### [Enunciado 1]
No texto sobre a novela de Lauro César Muniz, qual atriz interpreta Camila?
### [Enunciado 2]
Liste todos os atores e atrizes citados no texto sobre a novela de Lauro César Muniz.
### [Enunciado 3]
Dê sequência ao texto sobre a novela de Lauro César Muniz a partir da última frase.

### [Texto base]

# # #

Apesar da forte temática política, Lauro César Muniz também abordou com extrema competência as complexas relações amorosas e familiares dos personagens, sobretudo das famílias dos dois poderosos da cidade e inimigos políticos: Severo Blanco (Francisco Cuoco) e Marina Cintra (Betty Faria). O entrecho criado por Lauro tinha tudo pra cair no clichê: o filho de Severo, Sérgio (Maurício Mattar) apaixona-se por Camila (Mayara Magri), filha de Marina. Mas o que poderia ser mais um insosso “Romeu e Julieta” tornou-se algo interessantíssimo, já que os personagens estavam longe de serem rasos. Eram complexos, falhos, logo, humanos.
Camila não era uma tradicional mocinha inocente. Pelo contrário, liberadíssima sexualmente, a moça teve vários romances no decorrer da trama, inclusive chegando a confessar à mãe que gostava dessa vida, quando esta lhe pediu satisfações por ter passado três noites fora de casa na companhia de três homens diferentes. Marina conversava sobre sexo abertamente com as filhas Camila e Alice (Suzy Rego), que também tinha uma atribulada vida amorosa. As duas chegaram, inclusive a dar em cima de João/Miro (José Wilker), pretendente da mãe.

# # #

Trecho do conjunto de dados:
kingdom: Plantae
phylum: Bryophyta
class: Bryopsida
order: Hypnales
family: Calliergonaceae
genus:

# # #

### [Resposta 1]
Mayara Magri.

### [Resposta 2]
Francisco Cuoco, Betty Faria, Maurício Mattar, Mayara Magri, Suzy Rego, José Wilker

### [Resposta 3]
Sérgio também não era nenhum santo. Casado com Sílvia (Alexandra Marzo), ele hesitou bastante em abandoná-la para assumir seu amor por Camila. Severo tinha um caso extraconjugal com Marlene (Tássia Camargo) e a relação dos dois era sabida e tolerada por Gilda (Susana Vieira), esposa de Severo. Mas a filha do casal Rafaela (Narjara Turetta, em ótimo momento), com fixação pelo pai e inconformada com a hipocrisia da família, fez de tudo para desmascará-lo. Reprimida sexualmente, Rafaela se casa com Régis (Eduardo Galvão) e tem muitas dificuldades de se entregar a ele. Sequelas do casamento dos pais em uma trama muitíssimo bem construída pelo autor.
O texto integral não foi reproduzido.